• _Exercise directions_: Report every line of the data where the string "Association" appears.

[Stored data entries]

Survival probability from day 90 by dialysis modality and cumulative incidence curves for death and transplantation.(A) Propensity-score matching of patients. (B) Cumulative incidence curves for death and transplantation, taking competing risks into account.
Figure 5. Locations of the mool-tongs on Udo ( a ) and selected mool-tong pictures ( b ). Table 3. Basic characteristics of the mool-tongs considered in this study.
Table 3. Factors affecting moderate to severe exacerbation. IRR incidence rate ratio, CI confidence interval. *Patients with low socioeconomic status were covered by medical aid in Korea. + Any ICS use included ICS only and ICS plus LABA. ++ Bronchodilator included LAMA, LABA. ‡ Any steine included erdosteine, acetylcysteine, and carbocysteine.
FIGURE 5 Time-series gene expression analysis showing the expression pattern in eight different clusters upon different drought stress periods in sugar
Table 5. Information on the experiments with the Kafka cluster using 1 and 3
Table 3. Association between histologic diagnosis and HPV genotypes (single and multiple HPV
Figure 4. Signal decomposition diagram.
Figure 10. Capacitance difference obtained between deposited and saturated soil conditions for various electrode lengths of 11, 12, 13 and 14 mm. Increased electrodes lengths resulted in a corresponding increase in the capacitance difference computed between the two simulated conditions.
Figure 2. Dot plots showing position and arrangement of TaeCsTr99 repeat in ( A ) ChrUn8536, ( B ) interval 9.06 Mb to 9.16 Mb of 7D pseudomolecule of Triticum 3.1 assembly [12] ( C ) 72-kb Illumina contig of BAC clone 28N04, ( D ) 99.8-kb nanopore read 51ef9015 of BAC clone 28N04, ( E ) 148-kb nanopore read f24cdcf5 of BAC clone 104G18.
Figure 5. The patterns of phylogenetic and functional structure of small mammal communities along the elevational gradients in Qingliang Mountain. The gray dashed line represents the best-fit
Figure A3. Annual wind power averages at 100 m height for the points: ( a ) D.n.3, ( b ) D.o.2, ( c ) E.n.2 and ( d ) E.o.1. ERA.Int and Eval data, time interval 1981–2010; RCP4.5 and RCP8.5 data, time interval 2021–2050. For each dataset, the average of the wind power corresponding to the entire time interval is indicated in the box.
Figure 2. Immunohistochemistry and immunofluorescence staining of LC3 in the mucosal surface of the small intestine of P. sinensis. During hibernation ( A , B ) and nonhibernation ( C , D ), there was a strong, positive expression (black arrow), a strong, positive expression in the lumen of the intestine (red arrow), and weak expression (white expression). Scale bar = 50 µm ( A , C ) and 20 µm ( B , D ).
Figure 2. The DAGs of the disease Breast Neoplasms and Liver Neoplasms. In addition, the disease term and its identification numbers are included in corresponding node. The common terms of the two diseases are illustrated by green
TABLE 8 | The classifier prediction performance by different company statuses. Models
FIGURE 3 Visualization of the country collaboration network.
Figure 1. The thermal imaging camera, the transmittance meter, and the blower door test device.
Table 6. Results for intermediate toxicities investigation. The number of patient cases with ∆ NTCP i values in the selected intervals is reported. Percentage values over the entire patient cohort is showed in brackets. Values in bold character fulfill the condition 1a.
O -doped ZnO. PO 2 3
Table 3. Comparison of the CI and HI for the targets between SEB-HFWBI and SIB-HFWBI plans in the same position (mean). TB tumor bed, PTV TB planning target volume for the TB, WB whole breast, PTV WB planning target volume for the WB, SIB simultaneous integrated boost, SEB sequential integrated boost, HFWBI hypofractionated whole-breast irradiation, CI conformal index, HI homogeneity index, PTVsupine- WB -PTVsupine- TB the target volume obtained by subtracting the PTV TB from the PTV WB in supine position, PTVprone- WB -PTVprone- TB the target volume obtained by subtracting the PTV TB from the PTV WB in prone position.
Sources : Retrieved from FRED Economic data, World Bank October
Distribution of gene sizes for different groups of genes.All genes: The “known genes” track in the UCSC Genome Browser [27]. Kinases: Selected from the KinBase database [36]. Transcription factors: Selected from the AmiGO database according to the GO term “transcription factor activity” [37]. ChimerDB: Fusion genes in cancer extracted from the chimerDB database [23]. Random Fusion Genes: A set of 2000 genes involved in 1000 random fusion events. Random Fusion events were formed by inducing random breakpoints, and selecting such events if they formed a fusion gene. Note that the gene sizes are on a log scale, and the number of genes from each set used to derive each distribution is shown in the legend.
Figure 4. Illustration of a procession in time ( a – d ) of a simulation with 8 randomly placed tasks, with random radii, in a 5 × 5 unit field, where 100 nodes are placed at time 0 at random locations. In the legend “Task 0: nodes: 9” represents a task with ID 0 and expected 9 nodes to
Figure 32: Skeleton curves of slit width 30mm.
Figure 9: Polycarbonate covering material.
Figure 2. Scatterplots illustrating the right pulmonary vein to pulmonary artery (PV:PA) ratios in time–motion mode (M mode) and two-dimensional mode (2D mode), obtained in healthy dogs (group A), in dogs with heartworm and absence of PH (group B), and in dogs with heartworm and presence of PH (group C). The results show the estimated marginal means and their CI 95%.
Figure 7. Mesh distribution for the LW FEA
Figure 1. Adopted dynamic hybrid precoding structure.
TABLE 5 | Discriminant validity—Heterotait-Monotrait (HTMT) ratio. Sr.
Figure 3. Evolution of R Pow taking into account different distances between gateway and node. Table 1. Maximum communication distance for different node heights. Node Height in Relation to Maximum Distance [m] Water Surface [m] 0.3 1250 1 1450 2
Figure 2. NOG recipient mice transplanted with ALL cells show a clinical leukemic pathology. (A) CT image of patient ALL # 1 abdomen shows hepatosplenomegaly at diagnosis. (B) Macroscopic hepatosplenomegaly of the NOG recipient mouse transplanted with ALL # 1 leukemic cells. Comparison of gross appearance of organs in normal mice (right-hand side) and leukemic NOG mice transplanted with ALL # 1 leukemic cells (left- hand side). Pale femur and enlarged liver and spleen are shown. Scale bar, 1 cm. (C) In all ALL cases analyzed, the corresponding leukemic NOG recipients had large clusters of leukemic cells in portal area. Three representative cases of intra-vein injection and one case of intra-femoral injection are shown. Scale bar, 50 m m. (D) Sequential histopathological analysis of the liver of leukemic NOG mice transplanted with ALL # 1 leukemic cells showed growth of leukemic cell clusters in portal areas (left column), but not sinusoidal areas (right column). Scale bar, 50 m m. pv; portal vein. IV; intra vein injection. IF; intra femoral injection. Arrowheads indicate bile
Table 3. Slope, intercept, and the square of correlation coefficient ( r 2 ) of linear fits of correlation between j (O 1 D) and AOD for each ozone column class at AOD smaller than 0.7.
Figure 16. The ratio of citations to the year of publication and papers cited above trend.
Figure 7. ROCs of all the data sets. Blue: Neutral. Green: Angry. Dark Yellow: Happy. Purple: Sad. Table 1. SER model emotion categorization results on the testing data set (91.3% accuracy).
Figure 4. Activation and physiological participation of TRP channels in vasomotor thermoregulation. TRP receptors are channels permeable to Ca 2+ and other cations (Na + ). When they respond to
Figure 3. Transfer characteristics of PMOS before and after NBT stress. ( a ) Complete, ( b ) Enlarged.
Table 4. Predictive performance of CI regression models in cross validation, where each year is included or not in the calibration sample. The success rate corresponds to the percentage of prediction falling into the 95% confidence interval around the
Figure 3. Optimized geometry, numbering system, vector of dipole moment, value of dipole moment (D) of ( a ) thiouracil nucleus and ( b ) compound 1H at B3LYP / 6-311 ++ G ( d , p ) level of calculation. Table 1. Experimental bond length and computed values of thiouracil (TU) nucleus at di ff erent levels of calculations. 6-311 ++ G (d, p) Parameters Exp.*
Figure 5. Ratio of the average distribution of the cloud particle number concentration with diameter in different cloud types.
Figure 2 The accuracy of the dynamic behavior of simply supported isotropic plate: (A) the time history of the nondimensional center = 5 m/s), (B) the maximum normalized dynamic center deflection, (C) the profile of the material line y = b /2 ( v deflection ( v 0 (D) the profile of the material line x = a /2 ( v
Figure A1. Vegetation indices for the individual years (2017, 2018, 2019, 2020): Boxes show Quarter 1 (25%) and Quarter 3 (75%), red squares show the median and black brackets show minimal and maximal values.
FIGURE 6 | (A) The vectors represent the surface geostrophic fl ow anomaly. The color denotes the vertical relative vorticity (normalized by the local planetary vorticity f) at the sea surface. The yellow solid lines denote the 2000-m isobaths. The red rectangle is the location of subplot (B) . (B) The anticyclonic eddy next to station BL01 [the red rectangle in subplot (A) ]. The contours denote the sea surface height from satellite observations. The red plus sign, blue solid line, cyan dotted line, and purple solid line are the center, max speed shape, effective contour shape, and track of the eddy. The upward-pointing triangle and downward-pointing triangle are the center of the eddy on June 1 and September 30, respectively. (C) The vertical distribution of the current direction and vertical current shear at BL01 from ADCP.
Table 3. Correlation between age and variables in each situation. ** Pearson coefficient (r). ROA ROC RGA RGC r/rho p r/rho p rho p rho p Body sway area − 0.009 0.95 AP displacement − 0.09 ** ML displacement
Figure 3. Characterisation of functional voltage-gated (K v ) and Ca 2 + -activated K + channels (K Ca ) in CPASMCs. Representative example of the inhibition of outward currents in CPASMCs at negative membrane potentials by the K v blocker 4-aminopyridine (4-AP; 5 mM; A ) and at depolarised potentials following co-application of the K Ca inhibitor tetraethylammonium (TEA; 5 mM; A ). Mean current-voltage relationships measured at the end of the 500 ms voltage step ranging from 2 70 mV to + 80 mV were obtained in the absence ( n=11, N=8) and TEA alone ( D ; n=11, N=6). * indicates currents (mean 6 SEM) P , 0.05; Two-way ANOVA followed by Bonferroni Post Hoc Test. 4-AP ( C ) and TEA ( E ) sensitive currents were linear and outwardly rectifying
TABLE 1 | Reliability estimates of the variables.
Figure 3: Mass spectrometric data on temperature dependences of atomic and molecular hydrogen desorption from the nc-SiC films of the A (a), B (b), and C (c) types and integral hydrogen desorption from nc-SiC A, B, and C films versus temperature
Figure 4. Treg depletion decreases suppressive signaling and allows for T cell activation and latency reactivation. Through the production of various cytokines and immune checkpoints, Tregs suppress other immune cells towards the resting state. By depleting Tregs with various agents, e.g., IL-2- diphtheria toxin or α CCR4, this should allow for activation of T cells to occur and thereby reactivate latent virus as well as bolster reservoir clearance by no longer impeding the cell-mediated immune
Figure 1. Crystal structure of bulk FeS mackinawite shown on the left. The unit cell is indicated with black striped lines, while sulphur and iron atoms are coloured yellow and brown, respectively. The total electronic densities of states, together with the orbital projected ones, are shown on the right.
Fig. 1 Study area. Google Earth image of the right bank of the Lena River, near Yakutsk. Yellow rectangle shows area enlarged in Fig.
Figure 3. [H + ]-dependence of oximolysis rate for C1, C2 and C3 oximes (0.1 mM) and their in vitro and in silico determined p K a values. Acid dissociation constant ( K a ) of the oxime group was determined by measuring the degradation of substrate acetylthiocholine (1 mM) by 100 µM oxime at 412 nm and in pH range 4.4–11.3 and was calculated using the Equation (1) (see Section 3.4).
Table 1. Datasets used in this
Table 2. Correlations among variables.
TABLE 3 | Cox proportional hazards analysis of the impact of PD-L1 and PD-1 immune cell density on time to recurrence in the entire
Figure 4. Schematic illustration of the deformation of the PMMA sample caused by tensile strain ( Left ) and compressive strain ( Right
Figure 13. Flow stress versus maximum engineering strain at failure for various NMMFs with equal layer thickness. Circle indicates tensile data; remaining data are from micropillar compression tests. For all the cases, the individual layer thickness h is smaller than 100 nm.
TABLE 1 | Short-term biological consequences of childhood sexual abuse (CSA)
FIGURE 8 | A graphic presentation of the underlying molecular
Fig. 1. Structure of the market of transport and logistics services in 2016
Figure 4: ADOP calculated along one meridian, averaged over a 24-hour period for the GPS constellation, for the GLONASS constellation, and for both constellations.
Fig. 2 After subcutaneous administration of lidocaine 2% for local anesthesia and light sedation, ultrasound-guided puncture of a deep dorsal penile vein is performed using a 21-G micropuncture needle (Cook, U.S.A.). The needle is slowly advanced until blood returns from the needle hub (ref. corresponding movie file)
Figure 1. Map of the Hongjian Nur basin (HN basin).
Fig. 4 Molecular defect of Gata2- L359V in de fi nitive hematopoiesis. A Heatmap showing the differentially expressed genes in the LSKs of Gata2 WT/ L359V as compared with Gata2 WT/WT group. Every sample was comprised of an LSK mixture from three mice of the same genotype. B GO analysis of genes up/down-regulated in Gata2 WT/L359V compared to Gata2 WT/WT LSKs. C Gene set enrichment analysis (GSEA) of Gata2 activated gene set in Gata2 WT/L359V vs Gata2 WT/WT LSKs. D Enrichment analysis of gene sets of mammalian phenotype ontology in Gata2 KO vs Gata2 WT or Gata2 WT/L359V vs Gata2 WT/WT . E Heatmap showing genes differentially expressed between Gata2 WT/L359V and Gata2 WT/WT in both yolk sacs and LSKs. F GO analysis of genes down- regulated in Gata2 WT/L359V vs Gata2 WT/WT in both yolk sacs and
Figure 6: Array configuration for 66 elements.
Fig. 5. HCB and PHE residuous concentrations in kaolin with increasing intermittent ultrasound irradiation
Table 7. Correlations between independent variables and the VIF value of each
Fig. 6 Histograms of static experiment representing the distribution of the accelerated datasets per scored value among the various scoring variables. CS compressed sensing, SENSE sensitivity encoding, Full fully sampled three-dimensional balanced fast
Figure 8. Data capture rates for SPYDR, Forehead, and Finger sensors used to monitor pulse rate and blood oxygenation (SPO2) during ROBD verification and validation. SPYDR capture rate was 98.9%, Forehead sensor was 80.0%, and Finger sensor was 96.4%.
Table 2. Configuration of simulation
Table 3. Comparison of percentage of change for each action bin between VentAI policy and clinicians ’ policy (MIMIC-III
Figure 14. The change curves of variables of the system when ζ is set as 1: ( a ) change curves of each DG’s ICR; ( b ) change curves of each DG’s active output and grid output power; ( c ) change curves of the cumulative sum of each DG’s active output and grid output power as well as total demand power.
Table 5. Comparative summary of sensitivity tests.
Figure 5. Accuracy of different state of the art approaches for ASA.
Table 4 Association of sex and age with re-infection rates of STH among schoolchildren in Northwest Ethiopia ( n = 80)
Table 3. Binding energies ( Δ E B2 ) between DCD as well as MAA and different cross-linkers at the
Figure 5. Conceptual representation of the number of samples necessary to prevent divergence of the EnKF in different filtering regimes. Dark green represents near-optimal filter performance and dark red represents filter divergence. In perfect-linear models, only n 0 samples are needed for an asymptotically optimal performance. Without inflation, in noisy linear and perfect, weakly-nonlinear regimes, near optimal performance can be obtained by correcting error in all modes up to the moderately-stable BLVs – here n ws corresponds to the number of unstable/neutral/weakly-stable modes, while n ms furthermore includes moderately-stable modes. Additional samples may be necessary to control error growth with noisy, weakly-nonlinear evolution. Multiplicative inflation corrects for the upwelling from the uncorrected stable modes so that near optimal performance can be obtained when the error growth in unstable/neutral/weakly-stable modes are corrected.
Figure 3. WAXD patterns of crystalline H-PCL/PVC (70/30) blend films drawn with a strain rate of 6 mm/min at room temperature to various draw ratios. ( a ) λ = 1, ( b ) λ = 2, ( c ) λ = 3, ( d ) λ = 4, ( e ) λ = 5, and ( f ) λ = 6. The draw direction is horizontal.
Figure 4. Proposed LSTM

• _Written solution_:
Table 3. Association between histologic diagnosis and HPV genotypes (single and multiple HPV
Table 4 Association of sex and age with re-infection rates of STH among schoolchildren in Northwest Ethiopia ( n = 80)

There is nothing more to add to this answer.